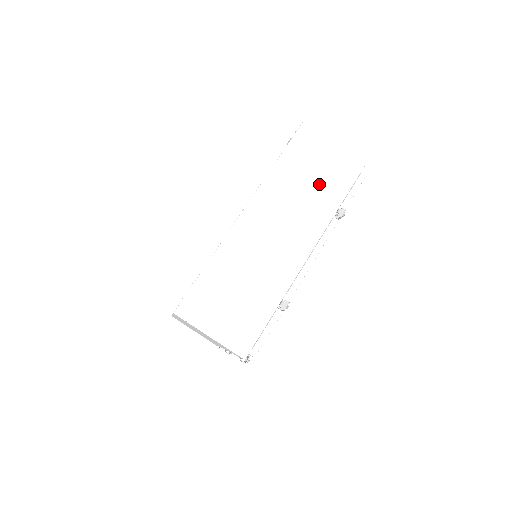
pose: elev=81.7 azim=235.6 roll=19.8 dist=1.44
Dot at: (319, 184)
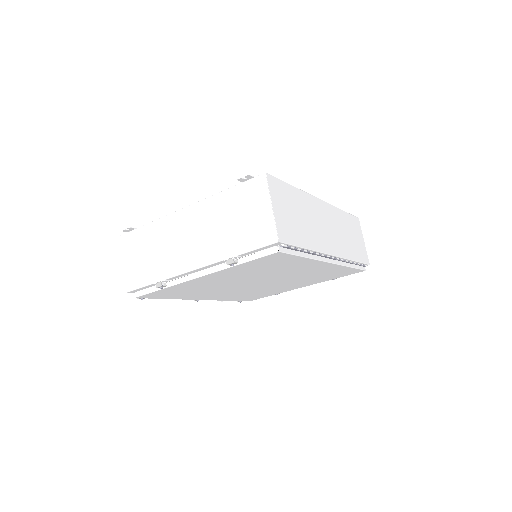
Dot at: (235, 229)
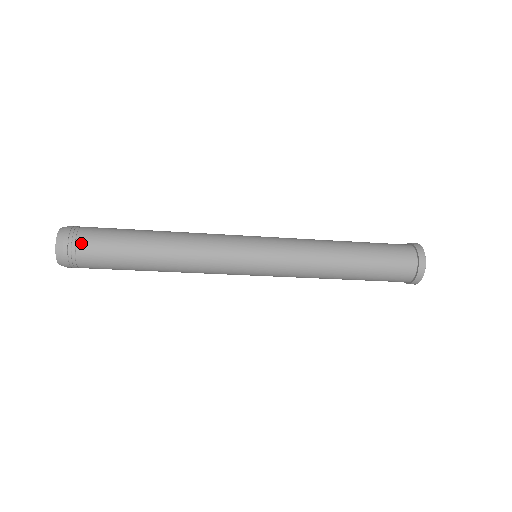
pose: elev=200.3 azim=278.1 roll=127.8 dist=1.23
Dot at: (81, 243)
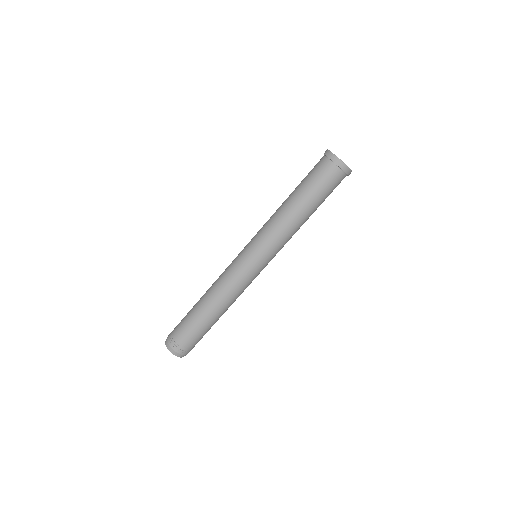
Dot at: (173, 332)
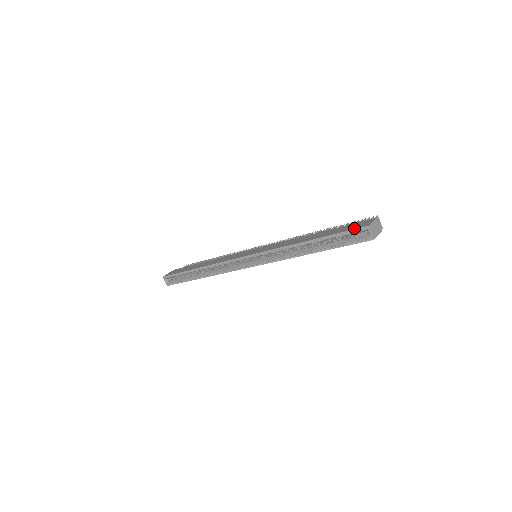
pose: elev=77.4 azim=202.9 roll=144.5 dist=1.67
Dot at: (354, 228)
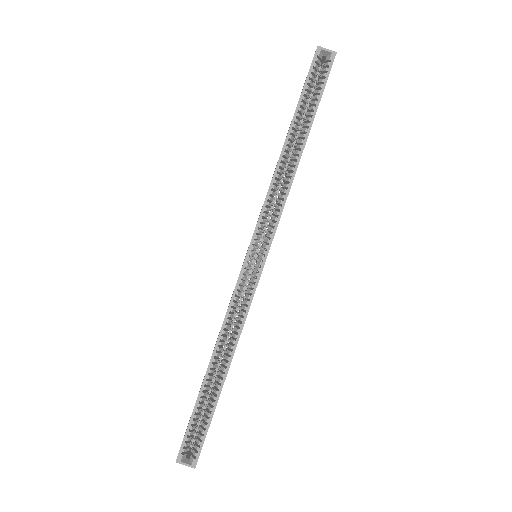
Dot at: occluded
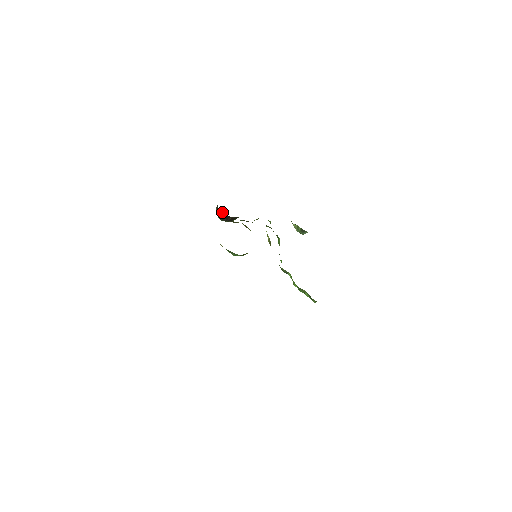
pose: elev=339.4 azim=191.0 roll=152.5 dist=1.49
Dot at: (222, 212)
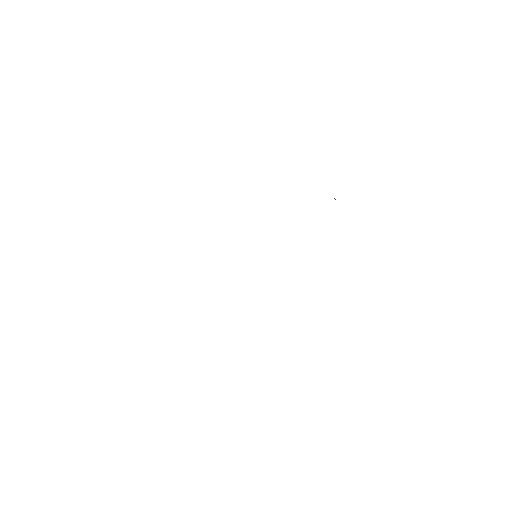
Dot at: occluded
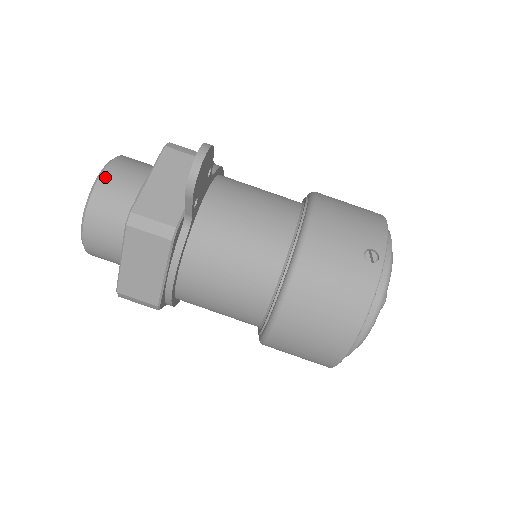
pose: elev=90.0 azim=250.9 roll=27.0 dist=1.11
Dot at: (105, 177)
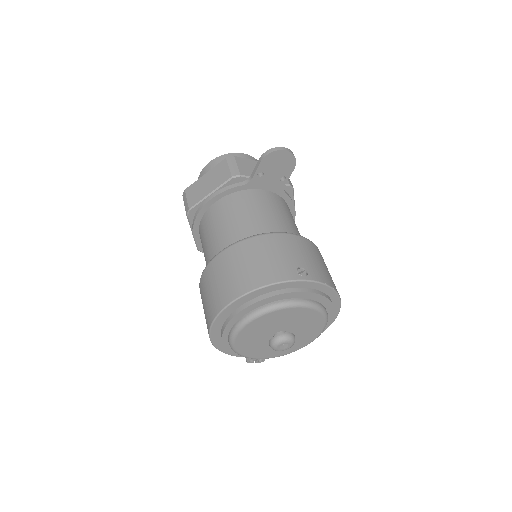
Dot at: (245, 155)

==

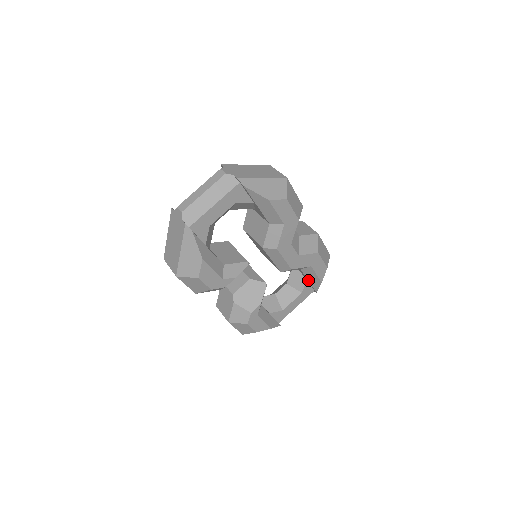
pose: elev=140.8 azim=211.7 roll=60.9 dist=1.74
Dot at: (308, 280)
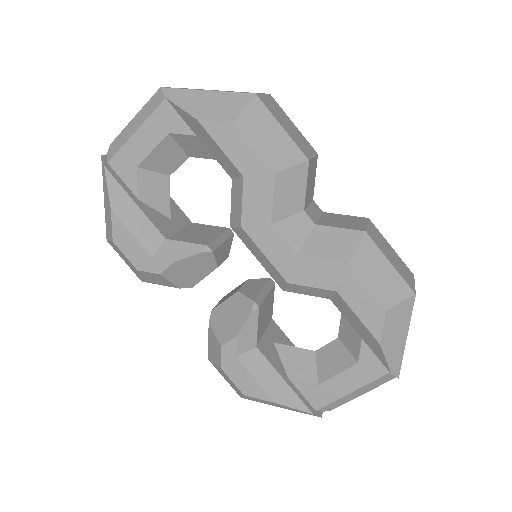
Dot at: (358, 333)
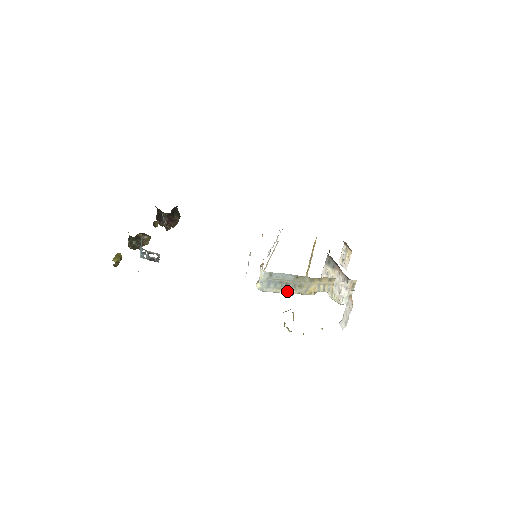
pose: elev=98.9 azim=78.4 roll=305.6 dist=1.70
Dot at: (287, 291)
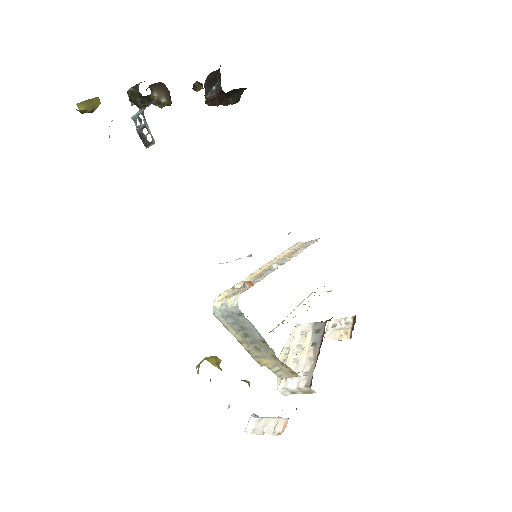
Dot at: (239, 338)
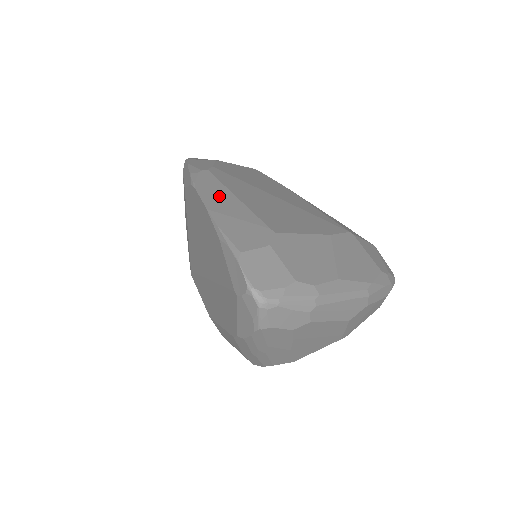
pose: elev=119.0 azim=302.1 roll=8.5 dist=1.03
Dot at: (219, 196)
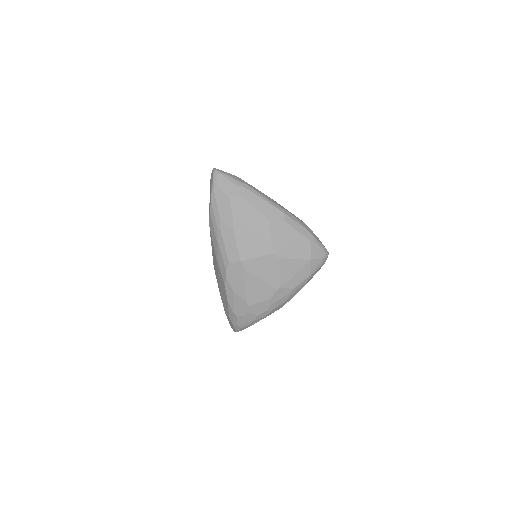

= Stated problem =
Copy the rows between the line containing "pose: elev=140.8 azim=211.7" and the line containing "Dot at: (219, 196)", inclusive, keeping every character the same, and leave out the pictures.

= In response =
pose: elev=140.8 azim=211.7 roll=60.9 dist=1.74
Dot at: (308, 280)
Dot at: (358, 333)
pose: elev=98.9 azim=78.4 roll=305.6 dist=1.70
Dot at: (287, 291)
Dot at: (239, 338)
pose: elev=119.0 azim=302.1 roll=8.5 dist=1.03
Dot at: (219, 196)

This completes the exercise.